BPEL: is a business process modelling language held as XML. BPEL scripts are used in the NERVE system to allow the creation of Infospaces and to model layers of spatial information in the Infospaces.
FDO: (Feature Data Objects) The data in the system is rendered for display by the Portrayal Service which consumes the WFS and provides the client application with a WMS service. This provides a 2D flat map view that can be observed from different angles of rotation and pitch. The 2D Portrayal Service was implemented using MapGuide Open Source 1.1. MapGuide uses FDO providers to access WFS data sources and provides a WMS service to expose data to the client. FDO providers supply a set of application program interfaces for the manipulation, definition and analysis of geospatial data, regardless of its storage format.
One of the devices investigated was a 3D client; a hand-held device to view the scene in 3D models (CityGML). Future developments would extend the drawing of 3D objects to cover the 3D rendering of line and area objects, and the rendering of text would also be enhanced to improve its readability. The project team also intends to render CityGML directly onto the map and render the map tiles using terrain data. They also intend to investigate further the use of the Web3D service and server rendering, which would enable the rendering of images for lightweight clients.
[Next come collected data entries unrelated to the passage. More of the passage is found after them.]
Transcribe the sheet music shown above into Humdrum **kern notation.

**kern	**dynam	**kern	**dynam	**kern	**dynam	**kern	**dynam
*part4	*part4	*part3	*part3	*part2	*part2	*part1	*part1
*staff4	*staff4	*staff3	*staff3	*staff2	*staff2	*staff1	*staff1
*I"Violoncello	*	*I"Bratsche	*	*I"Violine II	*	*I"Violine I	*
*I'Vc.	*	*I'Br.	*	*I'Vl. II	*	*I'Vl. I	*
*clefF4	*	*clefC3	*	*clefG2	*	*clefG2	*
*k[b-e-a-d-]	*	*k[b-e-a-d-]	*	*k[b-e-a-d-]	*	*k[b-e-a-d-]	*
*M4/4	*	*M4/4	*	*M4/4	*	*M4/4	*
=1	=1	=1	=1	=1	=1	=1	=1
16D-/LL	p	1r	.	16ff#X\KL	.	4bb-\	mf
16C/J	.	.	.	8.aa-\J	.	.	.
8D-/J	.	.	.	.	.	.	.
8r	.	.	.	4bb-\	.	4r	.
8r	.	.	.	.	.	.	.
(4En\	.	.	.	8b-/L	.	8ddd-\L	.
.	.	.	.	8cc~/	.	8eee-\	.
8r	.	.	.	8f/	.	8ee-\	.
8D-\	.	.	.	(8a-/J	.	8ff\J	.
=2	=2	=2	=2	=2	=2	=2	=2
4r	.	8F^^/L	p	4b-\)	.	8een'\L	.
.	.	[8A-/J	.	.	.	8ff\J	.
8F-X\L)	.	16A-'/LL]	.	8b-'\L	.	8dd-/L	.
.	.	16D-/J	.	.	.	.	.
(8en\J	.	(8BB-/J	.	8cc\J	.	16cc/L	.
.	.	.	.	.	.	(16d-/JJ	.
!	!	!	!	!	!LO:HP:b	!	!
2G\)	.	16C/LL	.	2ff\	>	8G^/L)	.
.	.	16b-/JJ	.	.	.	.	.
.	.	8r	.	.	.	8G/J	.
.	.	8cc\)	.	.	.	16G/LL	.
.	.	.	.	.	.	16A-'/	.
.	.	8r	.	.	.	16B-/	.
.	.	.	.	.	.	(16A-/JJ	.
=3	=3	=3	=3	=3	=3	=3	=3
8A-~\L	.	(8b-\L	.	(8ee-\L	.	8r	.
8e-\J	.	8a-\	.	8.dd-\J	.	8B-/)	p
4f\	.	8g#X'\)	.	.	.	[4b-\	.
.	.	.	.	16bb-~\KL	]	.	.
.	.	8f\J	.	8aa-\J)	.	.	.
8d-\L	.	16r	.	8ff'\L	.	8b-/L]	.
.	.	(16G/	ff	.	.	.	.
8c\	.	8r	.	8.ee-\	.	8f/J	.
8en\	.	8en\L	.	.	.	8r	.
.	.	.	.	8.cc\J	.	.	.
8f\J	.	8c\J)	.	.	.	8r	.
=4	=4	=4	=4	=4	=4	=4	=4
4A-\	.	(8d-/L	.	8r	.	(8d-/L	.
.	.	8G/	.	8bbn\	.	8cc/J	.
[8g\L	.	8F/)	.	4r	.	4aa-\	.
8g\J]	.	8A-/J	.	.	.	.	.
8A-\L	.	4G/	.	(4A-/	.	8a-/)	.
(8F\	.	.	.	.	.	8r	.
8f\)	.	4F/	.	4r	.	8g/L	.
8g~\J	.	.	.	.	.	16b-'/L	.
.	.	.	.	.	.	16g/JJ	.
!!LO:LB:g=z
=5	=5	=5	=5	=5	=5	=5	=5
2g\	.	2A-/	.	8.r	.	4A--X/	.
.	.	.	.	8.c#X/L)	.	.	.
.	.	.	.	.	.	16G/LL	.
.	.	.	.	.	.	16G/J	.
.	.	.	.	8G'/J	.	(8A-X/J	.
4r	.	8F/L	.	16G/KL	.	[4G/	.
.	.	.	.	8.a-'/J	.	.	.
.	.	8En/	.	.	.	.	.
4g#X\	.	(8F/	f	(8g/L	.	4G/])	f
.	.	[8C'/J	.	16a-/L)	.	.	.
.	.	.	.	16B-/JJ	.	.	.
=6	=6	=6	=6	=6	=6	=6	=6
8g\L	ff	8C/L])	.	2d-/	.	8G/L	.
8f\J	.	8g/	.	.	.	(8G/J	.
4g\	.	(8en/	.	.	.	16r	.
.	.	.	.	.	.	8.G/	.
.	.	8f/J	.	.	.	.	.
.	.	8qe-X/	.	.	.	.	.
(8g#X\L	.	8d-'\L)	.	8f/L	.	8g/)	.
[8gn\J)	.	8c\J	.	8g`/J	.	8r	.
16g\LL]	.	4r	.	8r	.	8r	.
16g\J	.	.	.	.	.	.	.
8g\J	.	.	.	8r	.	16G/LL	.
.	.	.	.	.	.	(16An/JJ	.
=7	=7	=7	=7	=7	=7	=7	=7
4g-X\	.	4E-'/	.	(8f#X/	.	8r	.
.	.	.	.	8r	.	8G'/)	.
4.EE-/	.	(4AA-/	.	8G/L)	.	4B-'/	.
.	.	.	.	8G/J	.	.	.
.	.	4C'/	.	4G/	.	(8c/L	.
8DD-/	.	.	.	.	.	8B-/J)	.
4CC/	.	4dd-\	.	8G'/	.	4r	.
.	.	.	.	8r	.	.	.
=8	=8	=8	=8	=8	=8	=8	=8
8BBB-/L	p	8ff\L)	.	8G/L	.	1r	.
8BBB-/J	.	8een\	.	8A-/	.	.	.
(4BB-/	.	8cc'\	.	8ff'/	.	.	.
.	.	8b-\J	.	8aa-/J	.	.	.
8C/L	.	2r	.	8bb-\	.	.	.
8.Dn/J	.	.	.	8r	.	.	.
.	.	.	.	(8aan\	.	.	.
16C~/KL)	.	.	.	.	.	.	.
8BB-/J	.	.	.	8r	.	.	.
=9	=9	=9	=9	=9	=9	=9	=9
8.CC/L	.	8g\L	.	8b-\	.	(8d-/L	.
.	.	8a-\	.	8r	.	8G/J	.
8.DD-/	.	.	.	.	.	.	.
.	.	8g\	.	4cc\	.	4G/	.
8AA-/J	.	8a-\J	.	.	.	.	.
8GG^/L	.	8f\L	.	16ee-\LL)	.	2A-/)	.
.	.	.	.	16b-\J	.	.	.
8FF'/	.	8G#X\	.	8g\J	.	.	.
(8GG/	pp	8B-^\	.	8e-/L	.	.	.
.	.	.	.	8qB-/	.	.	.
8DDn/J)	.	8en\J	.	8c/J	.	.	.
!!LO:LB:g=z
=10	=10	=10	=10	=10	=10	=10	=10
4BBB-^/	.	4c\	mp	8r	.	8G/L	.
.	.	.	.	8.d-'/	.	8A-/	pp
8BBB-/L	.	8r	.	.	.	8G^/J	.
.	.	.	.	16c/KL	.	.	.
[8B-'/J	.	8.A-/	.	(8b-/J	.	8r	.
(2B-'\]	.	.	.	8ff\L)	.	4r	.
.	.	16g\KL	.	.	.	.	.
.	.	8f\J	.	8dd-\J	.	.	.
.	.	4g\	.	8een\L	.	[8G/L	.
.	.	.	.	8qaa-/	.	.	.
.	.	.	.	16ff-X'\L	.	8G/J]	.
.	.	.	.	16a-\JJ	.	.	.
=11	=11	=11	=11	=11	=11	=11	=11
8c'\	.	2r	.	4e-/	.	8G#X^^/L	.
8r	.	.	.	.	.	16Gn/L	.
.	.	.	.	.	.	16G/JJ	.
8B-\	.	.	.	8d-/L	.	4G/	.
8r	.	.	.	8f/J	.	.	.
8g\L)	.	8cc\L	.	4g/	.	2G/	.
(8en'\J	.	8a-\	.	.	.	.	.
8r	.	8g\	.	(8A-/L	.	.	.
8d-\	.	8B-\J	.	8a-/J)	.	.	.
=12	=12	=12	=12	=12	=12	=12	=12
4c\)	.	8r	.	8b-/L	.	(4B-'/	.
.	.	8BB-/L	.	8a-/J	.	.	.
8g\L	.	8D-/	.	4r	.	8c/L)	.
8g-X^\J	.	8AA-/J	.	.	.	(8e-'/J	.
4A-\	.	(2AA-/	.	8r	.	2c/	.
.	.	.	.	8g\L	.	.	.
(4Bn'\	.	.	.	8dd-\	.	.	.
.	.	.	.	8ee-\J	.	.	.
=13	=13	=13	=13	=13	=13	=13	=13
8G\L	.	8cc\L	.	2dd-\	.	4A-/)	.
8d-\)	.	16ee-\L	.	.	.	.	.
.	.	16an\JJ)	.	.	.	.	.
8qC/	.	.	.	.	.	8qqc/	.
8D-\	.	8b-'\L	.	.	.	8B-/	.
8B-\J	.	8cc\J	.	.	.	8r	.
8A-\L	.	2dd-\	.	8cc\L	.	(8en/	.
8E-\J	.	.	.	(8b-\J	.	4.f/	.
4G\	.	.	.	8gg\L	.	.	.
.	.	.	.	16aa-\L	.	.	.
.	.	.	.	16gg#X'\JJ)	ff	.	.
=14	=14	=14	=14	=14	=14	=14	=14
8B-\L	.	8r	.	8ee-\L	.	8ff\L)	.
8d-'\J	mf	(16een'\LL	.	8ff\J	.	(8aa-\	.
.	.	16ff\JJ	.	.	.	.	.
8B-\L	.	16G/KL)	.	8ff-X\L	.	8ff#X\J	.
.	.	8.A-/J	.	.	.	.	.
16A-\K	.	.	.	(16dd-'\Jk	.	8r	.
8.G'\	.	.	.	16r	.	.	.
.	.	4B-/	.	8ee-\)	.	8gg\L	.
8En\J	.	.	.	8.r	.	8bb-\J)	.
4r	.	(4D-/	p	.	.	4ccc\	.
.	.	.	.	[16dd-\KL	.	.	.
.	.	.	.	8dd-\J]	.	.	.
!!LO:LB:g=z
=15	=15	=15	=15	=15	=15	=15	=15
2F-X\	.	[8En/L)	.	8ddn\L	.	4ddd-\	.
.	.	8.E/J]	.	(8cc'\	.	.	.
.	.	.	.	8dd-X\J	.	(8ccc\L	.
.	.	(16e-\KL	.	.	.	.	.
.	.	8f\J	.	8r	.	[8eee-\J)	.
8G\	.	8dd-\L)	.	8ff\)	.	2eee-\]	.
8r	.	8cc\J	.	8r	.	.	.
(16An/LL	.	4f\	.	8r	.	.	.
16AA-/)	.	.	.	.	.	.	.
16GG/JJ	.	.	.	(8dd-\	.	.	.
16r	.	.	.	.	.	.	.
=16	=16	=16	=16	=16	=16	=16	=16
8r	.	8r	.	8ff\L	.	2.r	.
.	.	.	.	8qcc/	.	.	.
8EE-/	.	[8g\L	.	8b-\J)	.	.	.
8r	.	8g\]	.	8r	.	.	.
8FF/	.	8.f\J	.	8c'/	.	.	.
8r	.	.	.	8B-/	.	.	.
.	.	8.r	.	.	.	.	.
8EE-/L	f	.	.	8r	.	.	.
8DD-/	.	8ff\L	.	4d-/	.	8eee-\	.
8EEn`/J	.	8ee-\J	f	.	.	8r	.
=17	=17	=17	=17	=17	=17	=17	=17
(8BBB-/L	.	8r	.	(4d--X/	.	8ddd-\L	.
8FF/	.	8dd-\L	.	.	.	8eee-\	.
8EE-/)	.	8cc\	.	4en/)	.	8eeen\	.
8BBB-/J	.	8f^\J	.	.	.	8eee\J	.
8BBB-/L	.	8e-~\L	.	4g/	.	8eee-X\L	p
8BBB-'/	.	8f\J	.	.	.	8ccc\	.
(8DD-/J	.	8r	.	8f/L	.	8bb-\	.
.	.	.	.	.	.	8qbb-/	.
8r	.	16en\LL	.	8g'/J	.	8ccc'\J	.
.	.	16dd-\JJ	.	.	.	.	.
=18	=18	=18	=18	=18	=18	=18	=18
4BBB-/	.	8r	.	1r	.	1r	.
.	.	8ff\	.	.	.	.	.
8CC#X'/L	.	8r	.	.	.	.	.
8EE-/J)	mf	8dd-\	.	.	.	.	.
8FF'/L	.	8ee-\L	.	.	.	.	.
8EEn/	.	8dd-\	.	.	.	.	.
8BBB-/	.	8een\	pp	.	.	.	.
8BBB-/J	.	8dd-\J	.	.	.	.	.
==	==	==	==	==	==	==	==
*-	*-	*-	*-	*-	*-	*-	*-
The key innovation of the project was the creation of a single interactive model of a region within a web-services environment; a model to which all users can contribute. Emphasis was kept on the need to exchange and visualise data in real-time. The potential for such technology as a key part of Spatial Data Infrastructures, such as INSPIRE and beyond, is significant and need not be confined to just emergency situations. The NERVE project has uncovered technology that would revolutionise streetworks planning, local authority or utility searches, or handling of major emergency situations.